Kabid Humas Polda Sumut Kombes Ferry Walintukan mengatakan Kapolda Sumut Irjen Pol Whisnu Hermawan memberi perhatian khusus terhadap kasus tersebut karena menimbulkan keresahan masyarakat.
“Begitu kejadian ini viral, Kapolda langsung memerintahkan Ditreskrimum bergerak cepat mengungkap para pelaku,” ungkapnya, Senin (18/5).
Dua tersangka yang ditangkap ialah EN alias Memes alias Tatoo, 44, dan SLS alias Ringo, 36. Polisi menyebut SLS berperan sebagai eksekutor yang mengancam penumpang menggunakan parang.
SLS juga berperan merampas telepon seluler korban, melukai korban, hingga mendorong penumpang keluar dari angkot yang sedang melaju. Sementara EN diduga membantu aksi dengan mempercepat laju angkot agar teriakan korban tidak terdengar warga sekitar.

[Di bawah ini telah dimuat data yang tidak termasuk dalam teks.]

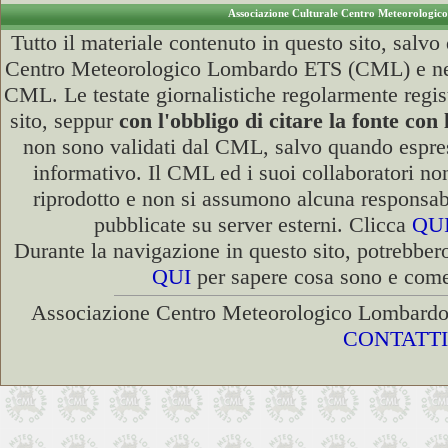
Associazione Culturale Centro Meteorologi
Tutto il materiale contenuto in questo sito, sal
Centro Meteorologico Lombardo ETS (CML) e ne è v
CML. Le testate giornalistiche regolarmente regist
sito, seppur
con l'obbligo di citare la fonte 
non sono validati dal CML, salvo quando espres
informativo. Il CML ed i suoi collaboratori non 
riprodotto e non si assumono alcuna responsabil
pubblicate su server esterni. Clicca
QU
Durante la navigazione in questo sito, potrebbero
QUI
per sapere cosa sono e come 
Associazione Centro Meteorologico Lombardo 
CONTATTI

“Pelaku utama berpura-pura menyandera sopir agar terlihat tidak bekerja sama. Padahal keduanya sudah bersekongkol sejak awal,” ujar Ferry.
Akibat kejadian itu, korban Julia Pratiwi kehilangan satu unit telepon seluler dan mengalami luka lecet. Korban Erika Hasibuan kehilangan dua telepon seluler serta mengalami patah tiga gigi dan luka di kepala setelah didorong keluar dari angkot.

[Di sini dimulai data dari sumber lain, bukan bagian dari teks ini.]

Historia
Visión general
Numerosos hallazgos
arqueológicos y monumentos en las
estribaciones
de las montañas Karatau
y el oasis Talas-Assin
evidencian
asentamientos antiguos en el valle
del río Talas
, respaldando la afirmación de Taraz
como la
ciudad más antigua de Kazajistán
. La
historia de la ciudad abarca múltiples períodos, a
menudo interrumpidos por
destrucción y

Korban lain, Nova Yanti Porman Tampubolon, mengalami luka bacok di tangan kanan dan cedera kaki. Nova mengalami banyak cidera serius etelah melompat menyelamatkan diri dari dalam kendaraan.
Polisi lebih dulu menangkap EN di Kabupaten Samosir pada 25 April 2026. Dari tangan tersangka, petugas menyita telepon seluler milik korban dan pakaian yang digunakan saat beraksi.
Pengembangan kemudian mengarah kepada SLS yang melarikan diri ke kawasan perkebunan sawit di Kabupaten Tebo, Provinsi Jambi. Polisi menangkap tersangka setelah melakukan pengejaran hingga ke pondok perkebunan yang berjarak sekitar lima jam dari jalan utama.
Menurut Ferry, SLS sempat melawan dan berusaha menyerang petugas saat pengembangan pencarian barang bukti parang di kawasan Mabar. Karena itu petugas terpaksa melumpuhkan pelaku dengan cara menembak di bagian kaki.
Dari hasil pemeriksaan, EN diketahui merupakan residivis kasus pencurian dan narkoba. Adapun SLS tercatat sebagai daftar pencarian orang kasus pencurian kendaraan bermotor di Medan sejak 2020.
Polisi menyita parang, pakaian pelaku, sepatu yang terekam dalam video viral, serta telepon seluler milik korban. Kedua tersangka dijerat Pasal 365 KUHP tentang pencurian dengan kekerasan.